One other thing to add: even though I probably come down closer to the NOSS-T end of the spectrum than you or Robert Gibson, I find literature that's deliberately "trendy" and "relevant" to be frustrating sometimes also, especially if the "relevantitis" is taken too far. Recently I re-read an anthology of RSS sci-fi novellas called Escape From Earth: New Adventures in Space, a 2007 collection edited by Gardner Dozois (i.e. the guy who did Old Mars and Old Venus). According to the book's introduction, it is intended to be Young Adult fiction in the same vein as Heinlein's juvenile SF from back in the day, but I have to say most of the stories in EFE are really heavy and depressing (unlike Heinlein), much of that because of the relevantitis. The protagonists of these stories are mostly pre-teens (give or take a couple years), who are invariably alienated from their abusive or missing parents (relevant!), who have harrowing adventures in a RSS that is portrayed as an incredibly grim and grueling environment (up-to-date science!), and who would love nothing more than to be free of fun-less Ceres or Ganymede or Mars and return to Earth, which the title of the anthology claims is a thing to be escaped from (irony!).

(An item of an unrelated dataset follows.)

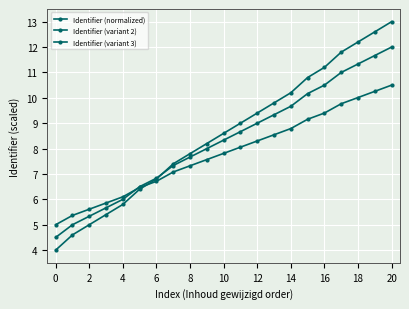

How many categories are shown in the chart?

21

It's not that the stories are bad, most of them are actually really, really good, but if the collection truly aims to be YA, then it must be admitted it fails in that purpose. I can't imagine actually giving a kid a copy of Escape From Earth to read, unless the kid is really annoying and I want to send them away running and screaming from the very thought of outer space.
(The one exception is Orson Scott Card's contribution to EFE, a story called "Space Boy", which is MUCH more traditional in its sensibilities, including a more whimsical, OSS-ish treatment of fictional science.)

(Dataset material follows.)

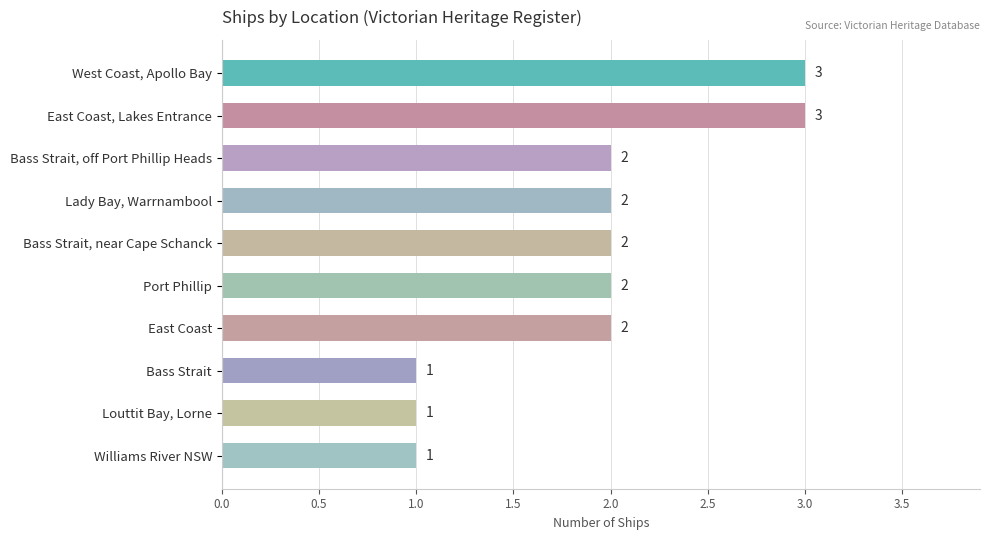

What is the difference between the maximum and minimum values?

2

tl;dr... Authors, write what you think will be good, but consider a fusion of NOSS-R and NOSS-T themes.
Zendexor:
Your comments provide a perfect "coping-stone to the arch", if I may put it that way, of the NOSS arguments - and I can imagine a "foil" character being just what a writer might need to use, as the only way round certain viewpoint-problems. I hadn't known about the "eiron" - I'd better look into Greek comedy sometime! So much to learn...
Glad you agree about relevantitis. Escape from Earth sounds dire. The fact that they're good stories must make it all the sadder - the sort of stuff that makes me feel that I'm being preached at by stunted souls. Preaching is only rarely successful, and when it is, it's because it's inspiring, consciousness-expanding and chock-full of that special wisdom that can burnish platitudes so that they shine as fresh as the day they were born. Otherwise it's just "nudge, nudge... remember, be a good boy, celebrate diversity, look after the environment..." As Conan might say, "Crom!"

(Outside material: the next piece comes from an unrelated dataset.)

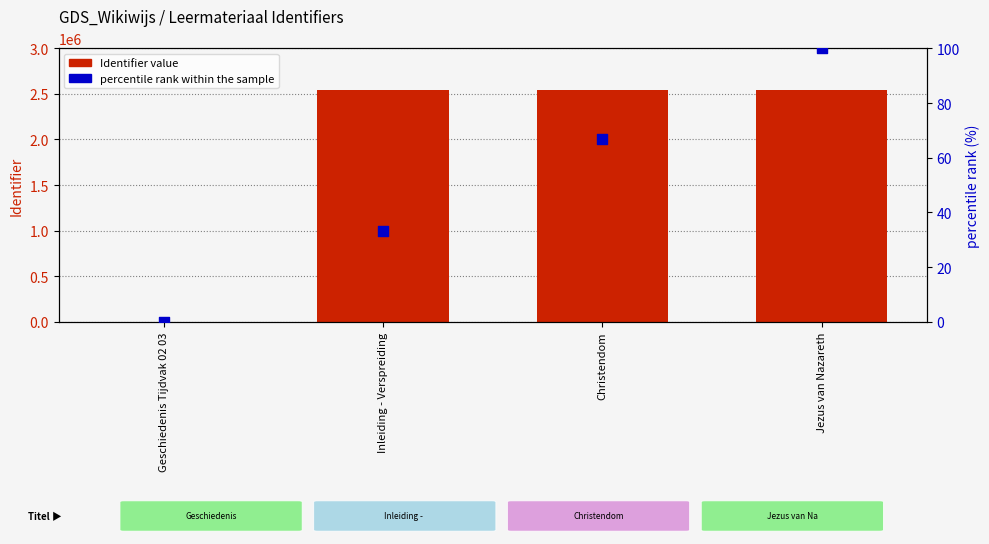

Which series contains the highest Y value?

Identifier value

As an alternative to the pandemic of relevantitis, it is certainly preferable to encourage the literary alloy, the amalgam of NOSS-R and T, which you've dubbed the Electrum Age of SF.
This
page has exceeded my hopes. More than an exchange of views - valuable
though that is - we seem to have achieved something fairly unusual: a
philosophic-literary discussion which has actually got somewhere.